The Electoral Commission of 1877 was created by the U.S. Congress in order to determine which set of conflicting returns from Florida, Louisiana, and South Carolina should be counted.  If all three states went Republican, Rutherford Hayes would be elected President.  Otherwise Samuel Tilden would be the victor.

The Electoral Commission consisted of five members from the House of Representatives, five from the Senate, and five from the Supreme Court.

Since the House was controlled by Democrats, they appointed three Democratic Congressmen and two Republicans.  James Garfield was one of the Republicans.

Since the Senate was controlled by Republicans, they appointed three Republican Senators and two Democrats.

The five Supreme Court members were chosen as follows: two Democrats, two Republicans, and the fifth member to be chosen by the other four.  Everyone assumed the fifth Justice would be David Davis.  Because Davis had gone from Republican to Liberal Republican to independent in recent years, James Garfield was certain Davis would side with the Democrats.
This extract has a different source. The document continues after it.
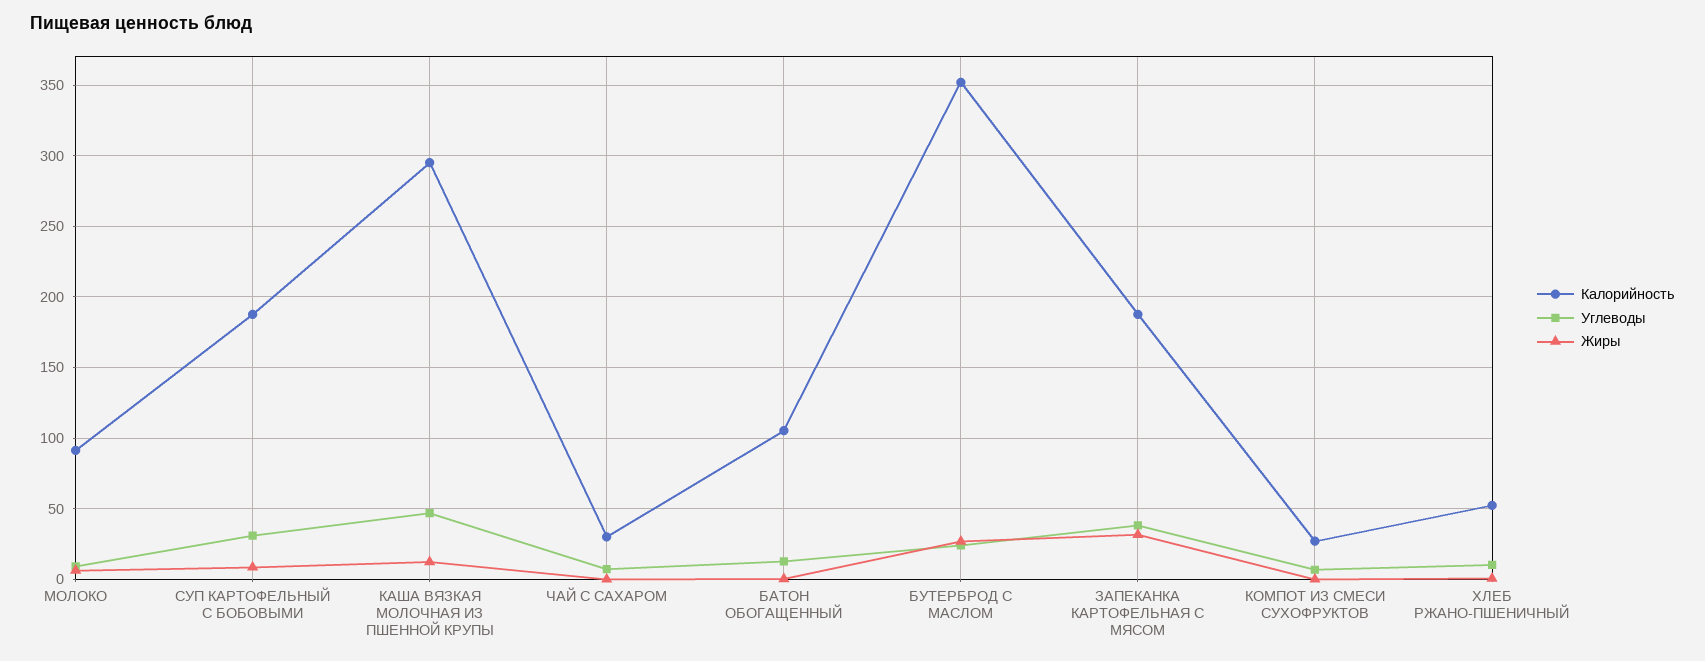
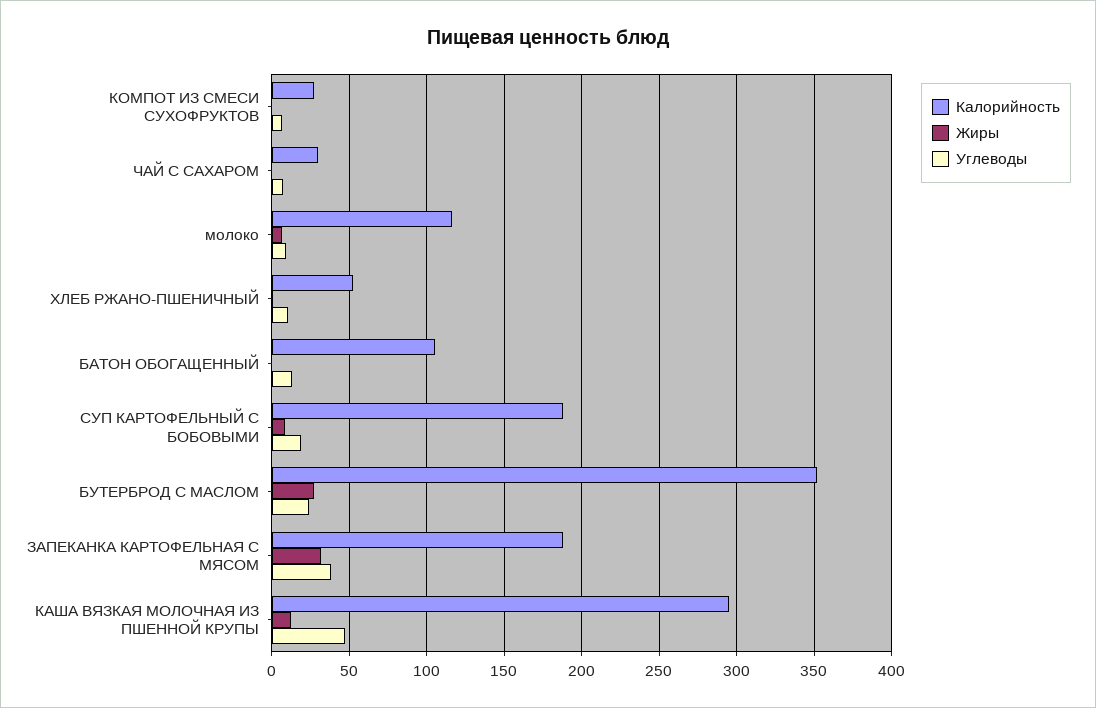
Калорийность, МОЛОКО: 90 -> 115
Углеводы, СУП КАРТОФЕЛЬНЫЙ С БОБОВЫМИ: 30 -> 20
The Democrats were also hoping Davis would take their part.  The Illinois legislature, controlled by Democrats, even took steps to reward Davis for his anticipated vote by making him a U.S. Senator.  Associate Justice Davis was indeed upset with the Republican Party and would have given Democratic claims a fair hearing, but he felt it was his duty to immediately resign from the Court in order to serve in the Senate.  This made him ineligible to serve on the Commission.

Since there were no other independents or Democrats on the Court, the four Justices on the Commission had no choice but to select a Republican as the fifth Justice.

The Democrats then tried to influence Davis’s replacement.